As victimized and made fun of as Sedaris’ family members may be in Dress Your Family in Corduroy and Denim, Sedaris reveals in his humor and writing that one’s kith and kin are lifesavers in the turbulent ocean that is the human experience (excuse the cheesy, overdramatic metaphor). In that sense, the structure of the family ultimately comes to mirror the structure and function of humor itself. Namely, that both humor and a sense of family and community can save and rescue us from embarrassment and steely, unyielding seriousness. Therefore, it’s not a surprise, really, that Sedaris chooses to pair the two together in his book of essays.
As was discussed in class, humor has the ability to simultaneously deflect and shed light on that which may cause discomfort, whether it be a global issue such as human suffering, or the fact that some siblings can be nutcases. In “Rooster at the Hitchin’ Post,” Sedaris comically characterizes his brother Paul by illustrating him as the sort of man who will (and did) eat “‘fish-assed-tasting chicken’” (168) in his underpants in the middle of the night, which is funny because one never expects (or desires) a sibling who is that quirky. However, in the same chapter, Sedaris reminds us that he, too, is part of the family, and as such, he isn’t exempt from being foolishly portrayed. Just before the incident with the snack of off-tasting chicken wings, Sedaris describes how Paul put a sticker on his back that said “Hello, I’m Gay” right after their mother’s funeral. The humor, then, is multidirectional within the family circle. I imagine this sort of humor as similar to the motto of “Once a [insert family surname here], always a [re-insert family surname here],” in that once you become part of a family, it isn’t easy to fall out of a family. There is a bond that is formed that is difficult to sever, and humor can create that sort of tightness, that filial sort of bond in a group by having multiple targets. It’s just as what Kay was talking about in class, how insulting her friends, how directing humor at them and allowing them to fire jokes back at her, strengthen their friendships.
In contrast, Sedaris also presents chapters or situations in which he is outside the family circle, such as in “Blood Work” and “Nuit of the Living Dead.” In these respective parts of the book, Sedaris is on his own and the humor employed in these parts is extremely different from the kind used in chapters like “Rooster at the Hitchin’ Post” and “Repeat After Me” where Sedaris recalls certain moments shared with one other sibling. When Sedaris is apart from his family, when he is alone, the humor he employs has very few directions to go in. The joke is ultimately turned toward the self, and the self becomes the source and target of ridicule. This type of humor reminded me a lot of LaMott’s in “Ham of God” because the focal character was the self, and there was not a brother, sister or parent around to jab in the ribs.

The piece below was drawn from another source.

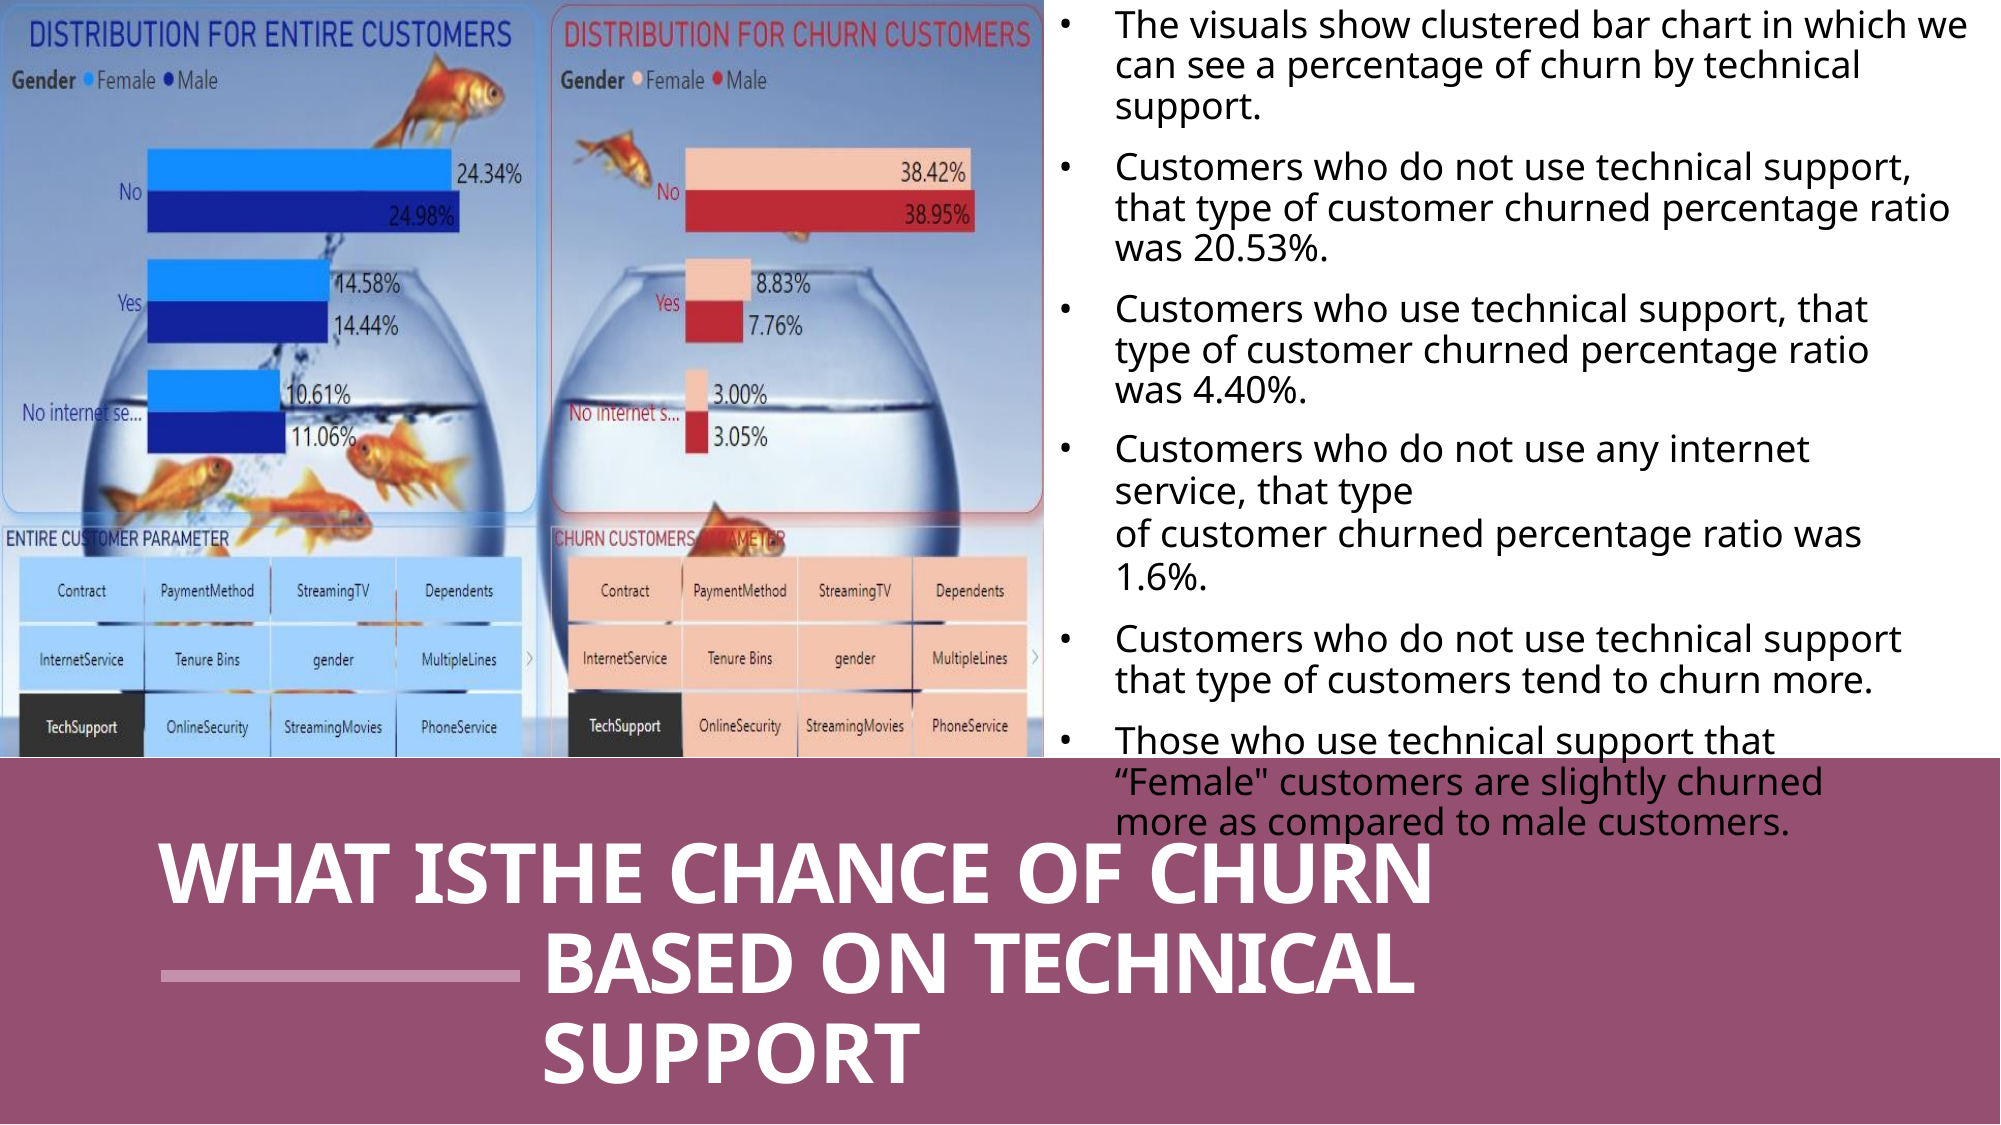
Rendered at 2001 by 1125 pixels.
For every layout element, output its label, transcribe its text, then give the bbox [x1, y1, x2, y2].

text_box The visuals show clustered bar chart in which we can see a percentage of churn by technical support. Customers who do not use technical support, that type of customer churned percentage ratio was 20.53%. Customers who use technical support, that type of customer churned percentage ratio was 4.40%. Customers who do not use any internet service, that type of customer churned percentage ratio was 1.6%. Customers who do not use technical support that type of customers tend to churn more. Those who use technical support that “Female" customers are slightly churned more as compared to male customers. [1056, 0, 1984, 843]
picture [0, 0, 1044, 757]
text_box WHAT ISTHE CHANCE OF CHURN BASED ON TECHNICAL SUPPORT [157, 816, 1693, 1101]
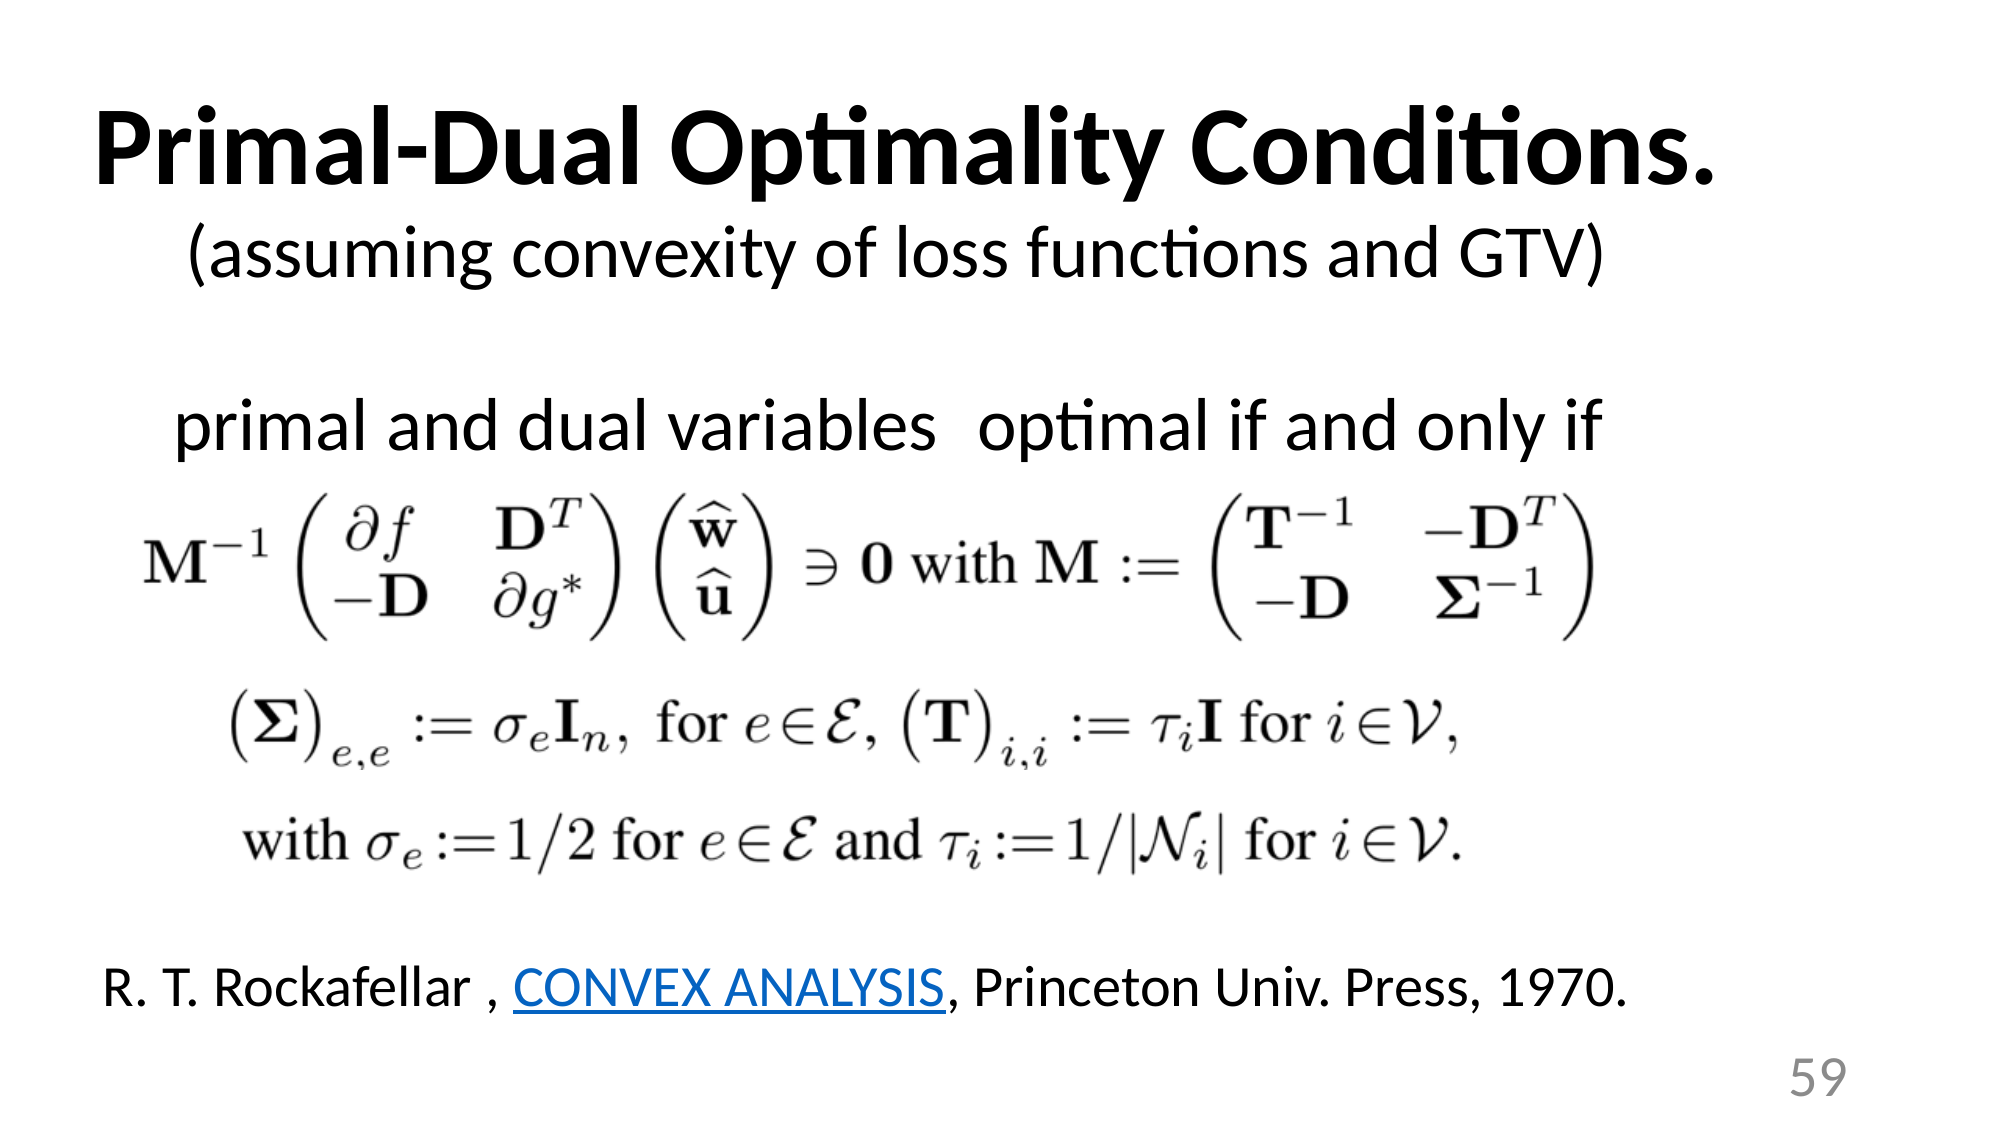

To go along with that, “Blood Work” and “Nuit of the Living Dead” were also some of the most uncomfortable chapters for me to read in Sedaris’ book. Whereas Sedaris used humor previously to show how insane and vulgar his brother is or how pet-oriented his sister is, the truth revealed in the humor of the aforementioned chapters was so bare and blunt that it was making me itch for a censor. The shame Sedaris unveils in “Blood Work” (aside from the chapter’s overall crudeness) was too palpable, too frighteningly real and honest, and similar things can be said about “Nuit of the Living Dead” and, perhaps, all instances in which Sedaris recalls times when he was out of his family circle (his getting beat up at a carnival for pretending to be a hippie, for example). While Sedaris confessing that he thinks about zombies when he’s alone in the house overnight is funny because it seems so irrational, it calls us to question why he would feel such an intense fear when he is alone—something, I feel, would have not been as noticeable had Hugh or family member been with him. Likewise, had Sedaris been with family during the incident in “Blood Work,” perhaps he wouldn’t have reflected that “Martin’s efforts broadcast germs, a debilitating shame bug that traveled across the room in search of a new host” (133). These are the moments, I believe, in which Sedaris is at his most vulnerable. His discomfort is noticeable, and so because he has no other family member with him, because he is outside of his family circle, the discomfort radiates outward to us, the readers; and I don’t know about you, but during those times in the book, I, too, was wishing that I had someone to joke with, someone to dissipate the uneasiness I strangely managed to sense.
Family and humor, then, can go hand-in-hand. The structure of the family mirrors the structure of a multi-directional humorous situation, in which we are all connected because we are all targets. Just as families try their best to make you never forget that you are a part of them, multidirectional humor works in the same way. It makes you never forget that you, too, are part of the joke; and that, incidentally, you are privileged with the comfort that you belong to a community (no matter how small), and that that sense of camaraderie and security is ultimately born of laughter.